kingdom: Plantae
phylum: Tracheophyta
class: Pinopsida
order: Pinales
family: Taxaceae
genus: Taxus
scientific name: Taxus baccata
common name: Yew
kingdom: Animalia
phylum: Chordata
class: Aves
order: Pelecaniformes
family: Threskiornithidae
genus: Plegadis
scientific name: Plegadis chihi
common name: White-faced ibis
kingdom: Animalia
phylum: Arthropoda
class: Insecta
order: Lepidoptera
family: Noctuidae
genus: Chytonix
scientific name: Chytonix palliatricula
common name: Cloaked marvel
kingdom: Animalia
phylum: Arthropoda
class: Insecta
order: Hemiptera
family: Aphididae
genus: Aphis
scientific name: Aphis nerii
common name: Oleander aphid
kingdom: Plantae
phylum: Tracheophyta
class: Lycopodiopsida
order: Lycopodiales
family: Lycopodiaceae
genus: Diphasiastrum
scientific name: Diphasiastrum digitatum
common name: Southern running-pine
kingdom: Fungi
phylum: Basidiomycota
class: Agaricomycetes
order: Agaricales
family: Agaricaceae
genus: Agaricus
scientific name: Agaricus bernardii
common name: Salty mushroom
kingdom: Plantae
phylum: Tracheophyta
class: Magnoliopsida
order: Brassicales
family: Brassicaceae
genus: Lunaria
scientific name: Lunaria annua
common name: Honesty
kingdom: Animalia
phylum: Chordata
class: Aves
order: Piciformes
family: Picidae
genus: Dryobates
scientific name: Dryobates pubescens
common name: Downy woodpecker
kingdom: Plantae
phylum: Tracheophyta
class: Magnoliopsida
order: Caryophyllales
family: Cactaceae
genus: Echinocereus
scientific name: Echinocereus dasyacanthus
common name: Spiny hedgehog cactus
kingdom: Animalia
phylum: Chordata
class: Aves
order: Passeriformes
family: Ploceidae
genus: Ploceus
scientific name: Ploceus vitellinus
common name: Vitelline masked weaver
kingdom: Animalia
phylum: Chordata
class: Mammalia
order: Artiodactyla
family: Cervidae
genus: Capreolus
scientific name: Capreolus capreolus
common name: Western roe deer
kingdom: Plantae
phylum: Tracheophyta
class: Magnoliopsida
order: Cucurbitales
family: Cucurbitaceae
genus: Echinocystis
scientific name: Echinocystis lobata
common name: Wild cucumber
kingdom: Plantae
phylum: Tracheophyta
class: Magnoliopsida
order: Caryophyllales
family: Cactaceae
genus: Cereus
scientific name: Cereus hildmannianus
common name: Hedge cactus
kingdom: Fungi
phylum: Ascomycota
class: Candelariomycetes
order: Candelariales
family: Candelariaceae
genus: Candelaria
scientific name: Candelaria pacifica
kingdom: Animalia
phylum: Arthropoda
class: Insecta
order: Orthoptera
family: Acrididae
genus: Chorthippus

### Required work
Copy out every line of the records above, word for word and in the same order.

### Task output
kingdom: Plantae
phylum: Tracheophyta
class: Pinopsida
order: Pinales
family: Taxaceae
genus: Taxus
scientific name: Taxus baccata
common name: Yew
kingdom: Animalia
phylum: Chordata
class: Aves
order: Pelecaniformes
family: Threskiornithidae
genus: Plegadis
scientific name: Plegadis chihi
common name: White-faced ibis
kingdom: Animalia
phylum: Arthropoda
class: Insecta
order: Lepidoptera
family: Noctuidae
genus: Chytonix
scientific name: Chytonix palliatricula
common name: Cloaked marvel
kingdom: Animalia
phylum: Arthropoda
class: Insecta
order: Hemiptera
family: Aphididae
genus: Aphis
scientific name: Aphis nerii
common name: Oleander aphid
kingdom: Plantae
phylum: Tracheophyta
class: Lycopodiopsida
order: Lycopodiales
family: Lycopodiaceae
genus: Diphasiastrum
scientific name: Diphasiastrum digitatum
common name: Southern running-pine
kingdom: Fungi
phylum: Basidiomycota
class: Agaricomycetes
order: Agaricales
family: Agaricaceae
genus: Agaricus
scientific name: Agaricus bernardii
common name: Salty mushroom
kingdom: Plantae
phylum: Tracheophyta
class: Magnoliopsida
order: Brassicales
family: Brassicaceae
genus: Lunaria
scientific name: Lunaria annua
common name: Honesty
kingdom: Animalia
phylum: Chordata
class: Aves
order: Piciformes
family: Picidae
genus: Dryobates
scientific name: Dryobates pubescens
common name: Downy woodpecker
kingdom: Plantae
phylum: Tracheophyta
class: Magnoliopsida
order: Caryophyllales
family: Cactaceae
genus: Echinocereus
scientific name: Echinocereus dasyacanthus
common name: Spiny hedgehog cactus
kingdom: Animalia
phylum: Chordata
class: Aves
order: Passeriformes
family: Ploceidae
genus: Ploceus
scientific name: Ploceus vitellinus
common name: Vitelline masked weaver
kingdom: Animalia
phylum: Chordata
class: Mammalia
order: Artiodactyla
family: Cervidae
genus: Capreolus
scientific name: Capreolus capreolus
common name: Western roe deer
kingdom: Plantae
phylum: Tracheophyta
class: Magnoliopsida
order: Cucurbitales
family: Cucurbitaceae
genus: Echinocystis
scientific name: Echinocystis lobata
common name: Wild cucumber
kingdom: Plantae
phylum: Tracheophyta
class: Magnoliopsida
order: Caryophyllales
family: Cactaceae
genus: Cereus
scientific name: Cereus hildmannianus
common name: Hedge cactus
kingdom: Fungi
phylum: Ascomycota
class: Candelariomycetes
order: Candelariales
family: Candelariaceae
genus: Candelaria
scientific name: Candelaria pacifica
kingdom: Animalia
phylum: Arthropoda
class: Insecta
order: Orthoptera
family: Acrididae
genus: Chorthippus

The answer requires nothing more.